(INFORMATION GIVEN):
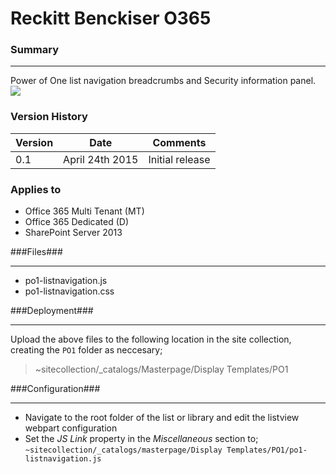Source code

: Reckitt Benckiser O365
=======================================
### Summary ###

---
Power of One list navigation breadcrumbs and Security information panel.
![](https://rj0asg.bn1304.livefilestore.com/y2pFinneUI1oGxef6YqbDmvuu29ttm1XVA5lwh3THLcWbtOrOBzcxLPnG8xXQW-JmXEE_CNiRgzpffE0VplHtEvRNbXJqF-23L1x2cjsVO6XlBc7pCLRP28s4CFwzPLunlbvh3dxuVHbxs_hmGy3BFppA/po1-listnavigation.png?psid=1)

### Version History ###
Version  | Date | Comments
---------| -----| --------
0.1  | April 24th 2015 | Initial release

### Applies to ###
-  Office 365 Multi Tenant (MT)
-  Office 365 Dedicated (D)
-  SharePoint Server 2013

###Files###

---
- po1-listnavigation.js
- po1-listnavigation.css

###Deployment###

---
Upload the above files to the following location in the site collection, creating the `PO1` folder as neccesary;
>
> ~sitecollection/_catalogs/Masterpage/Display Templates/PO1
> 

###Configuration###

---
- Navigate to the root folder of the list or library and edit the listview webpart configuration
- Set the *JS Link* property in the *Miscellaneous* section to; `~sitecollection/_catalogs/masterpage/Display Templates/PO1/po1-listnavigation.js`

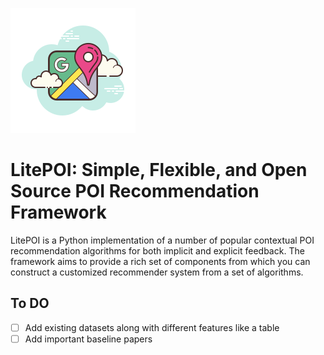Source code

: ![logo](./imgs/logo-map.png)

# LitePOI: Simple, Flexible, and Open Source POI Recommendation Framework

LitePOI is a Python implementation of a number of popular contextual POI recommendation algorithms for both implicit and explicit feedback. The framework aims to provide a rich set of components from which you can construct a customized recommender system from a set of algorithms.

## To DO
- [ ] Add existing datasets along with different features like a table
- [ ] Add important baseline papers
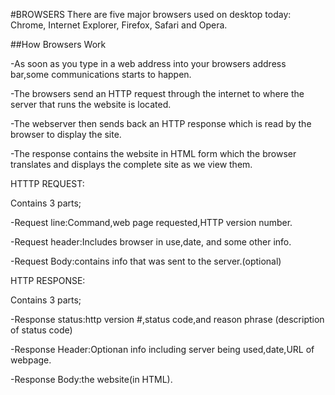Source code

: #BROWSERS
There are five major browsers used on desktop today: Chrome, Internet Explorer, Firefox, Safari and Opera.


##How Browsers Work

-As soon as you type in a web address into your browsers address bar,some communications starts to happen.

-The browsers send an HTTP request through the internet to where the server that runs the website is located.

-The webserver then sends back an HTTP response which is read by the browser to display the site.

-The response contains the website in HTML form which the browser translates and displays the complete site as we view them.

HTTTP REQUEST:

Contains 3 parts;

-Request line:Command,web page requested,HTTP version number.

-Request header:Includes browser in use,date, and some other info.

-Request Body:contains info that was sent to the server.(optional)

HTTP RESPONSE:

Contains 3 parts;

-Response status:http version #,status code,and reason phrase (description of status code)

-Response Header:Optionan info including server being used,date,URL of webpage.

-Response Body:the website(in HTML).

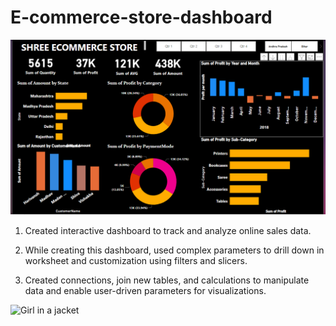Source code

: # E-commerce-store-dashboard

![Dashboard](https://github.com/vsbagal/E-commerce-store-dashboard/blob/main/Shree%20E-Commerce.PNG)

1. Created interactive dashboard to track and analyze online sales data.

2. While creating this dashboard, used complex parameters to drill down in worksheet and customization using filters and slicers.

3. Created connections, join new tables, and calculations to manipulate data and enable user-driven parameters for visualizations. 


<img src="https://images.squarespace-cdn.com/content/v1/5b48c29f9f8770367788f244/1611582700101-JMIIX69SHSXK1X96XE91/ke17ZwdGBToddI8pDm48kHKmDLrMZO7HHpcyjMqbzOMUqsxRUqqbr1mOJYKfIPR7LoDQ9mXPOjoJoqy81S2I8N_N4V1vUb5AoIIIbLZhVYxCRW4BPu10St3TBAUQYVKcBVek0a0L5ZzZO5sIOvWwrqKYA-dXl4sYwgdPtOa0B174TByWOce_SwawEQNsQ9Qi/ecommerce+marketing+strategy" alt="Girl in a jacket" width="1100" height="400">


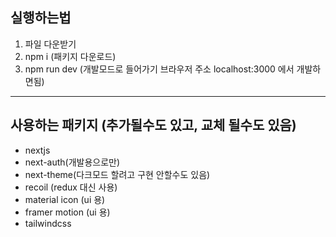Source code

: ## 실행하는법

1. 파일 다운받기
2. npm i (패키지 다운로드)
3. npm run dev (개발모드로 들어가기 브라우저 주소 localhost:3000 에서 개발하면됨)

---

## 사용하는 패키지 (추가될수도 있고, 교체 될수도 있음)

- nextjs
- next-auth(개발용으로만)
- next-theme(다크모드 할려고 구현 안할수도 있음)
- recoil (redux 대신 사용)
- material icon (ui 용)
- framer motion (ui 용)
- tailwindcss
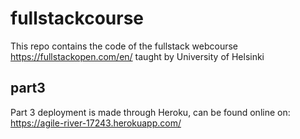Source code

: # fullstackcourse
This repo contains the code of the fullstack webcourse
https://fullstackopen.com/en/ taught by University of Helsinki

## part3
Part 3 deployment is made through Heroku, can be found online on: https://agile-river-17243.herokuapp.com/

(EXERCISE DESCRIPTION): Find each line in the data above with the word "number", then copy it.

(EXPECTED ANSWER):
LitePOI is a Python implementation of a number of popular contextual POI recommendation algorithms for both implicit and explicit feedback. The framework aims to provide a rich set of components from which you can construct a customized recommender system from a set of algorithms.
-Request line:Command,web page requested,HTTP version number.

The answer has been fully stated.